# Task objective:
Your answer should be the records again, unchanged in wording and free of images.

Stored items
·····

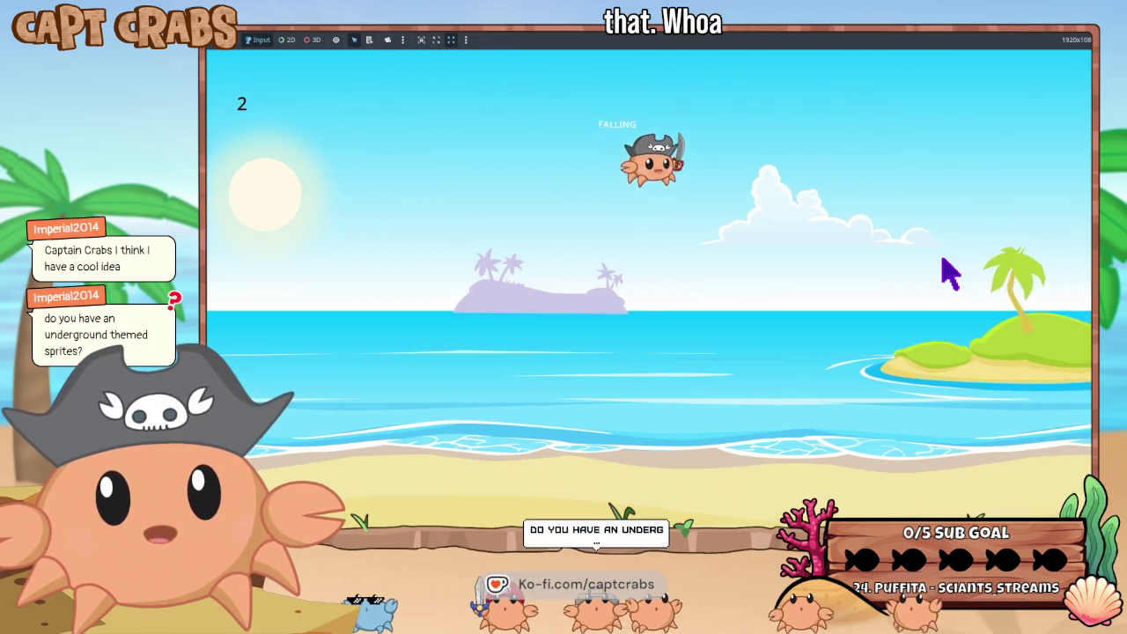
pyautogui.press('Escape')
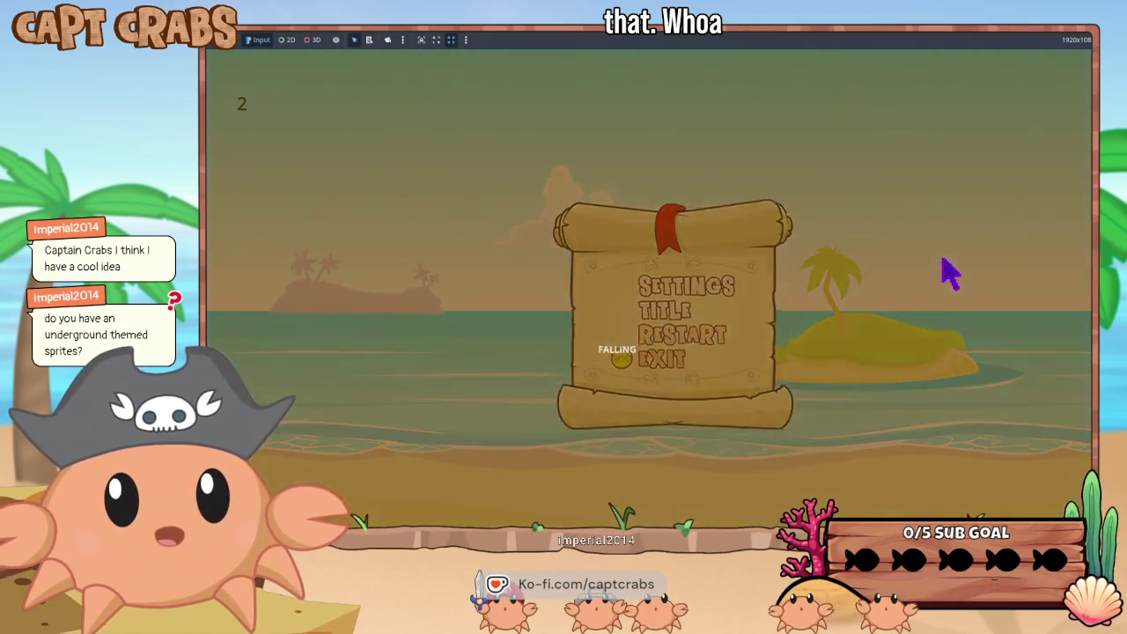
pyautogui.press('F8')
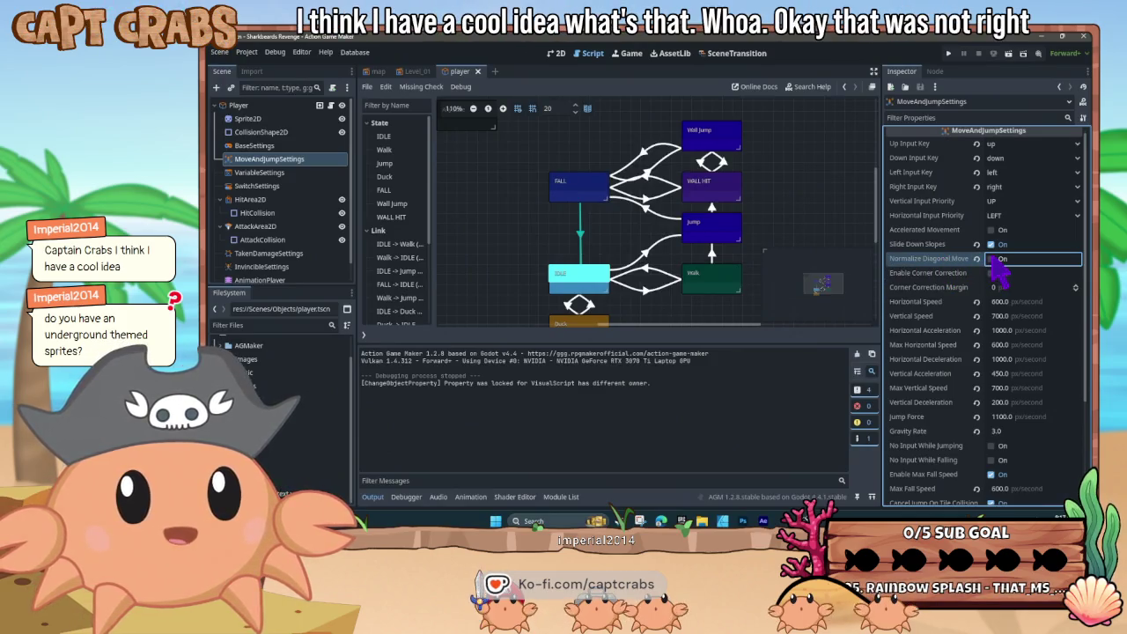
# - Re-enable Accelerated Movement, then save the scene and run the game
pyautogui.click(992, 231)
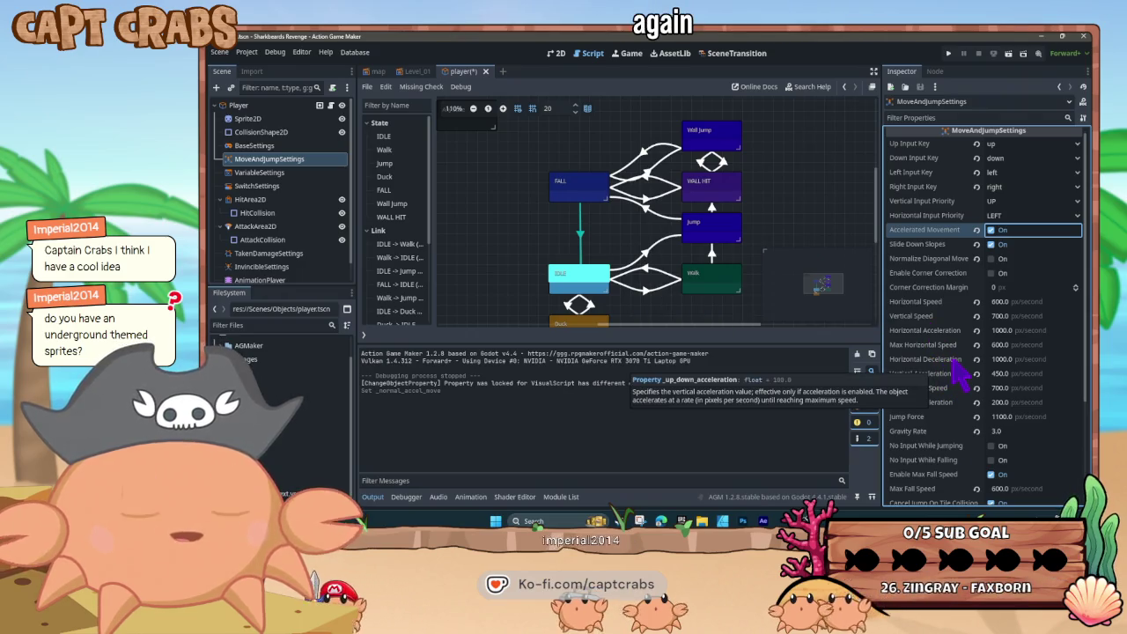
pyautogui.press('F5')
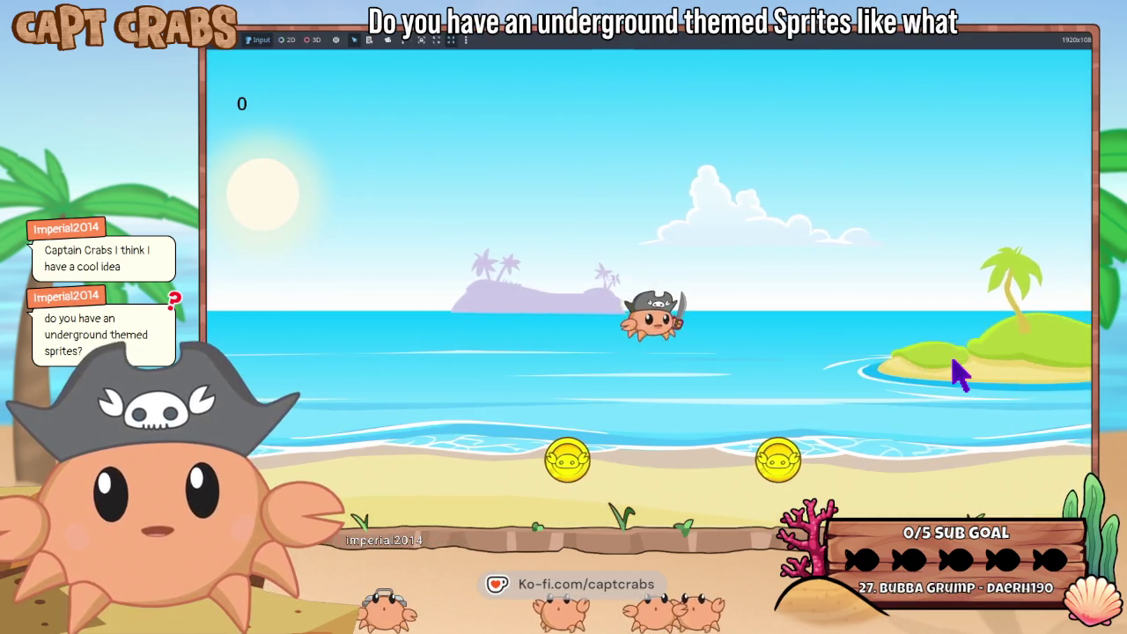
# - Jump the crab four times to watch its fall, then quit back to the editor
pyautogui.press('space')
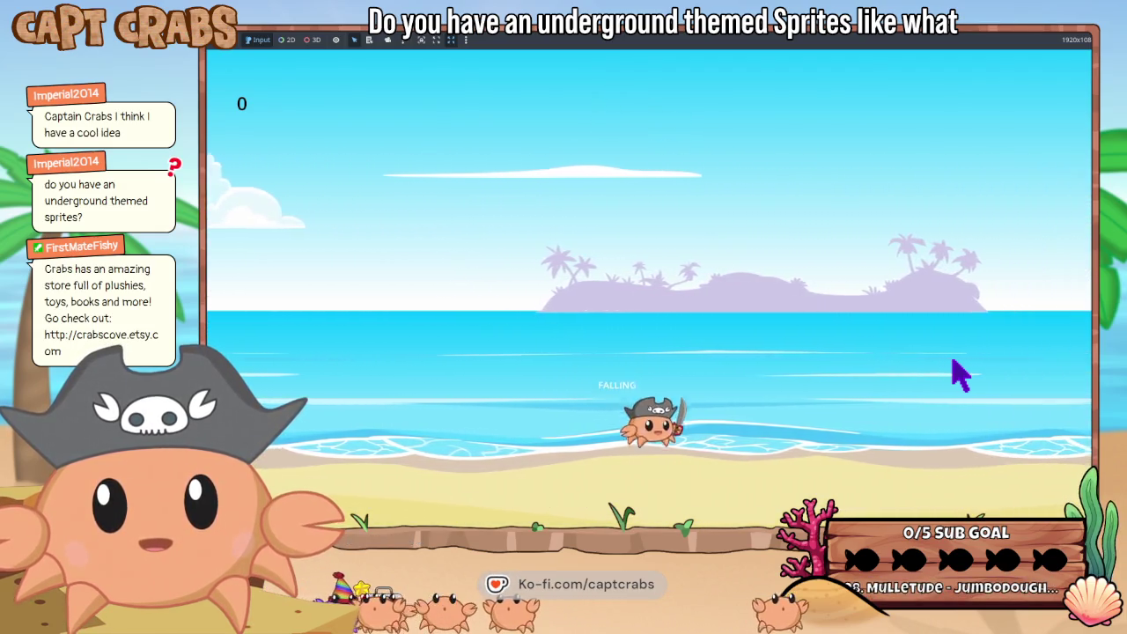
pyautogui.press('space')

·····

# Response to this task:
pyautogui.press('Escape')
pyautogui.press('F8')
# - Re-enable Accelerated Movement, then save the scene and run the game
pyautogui.click(992, 231)
pyautogui.press('F5')
# - Jump the crab four times to watch its fall, then quit back to the editor
pyautogui.press('space')
pyautogui.press('space')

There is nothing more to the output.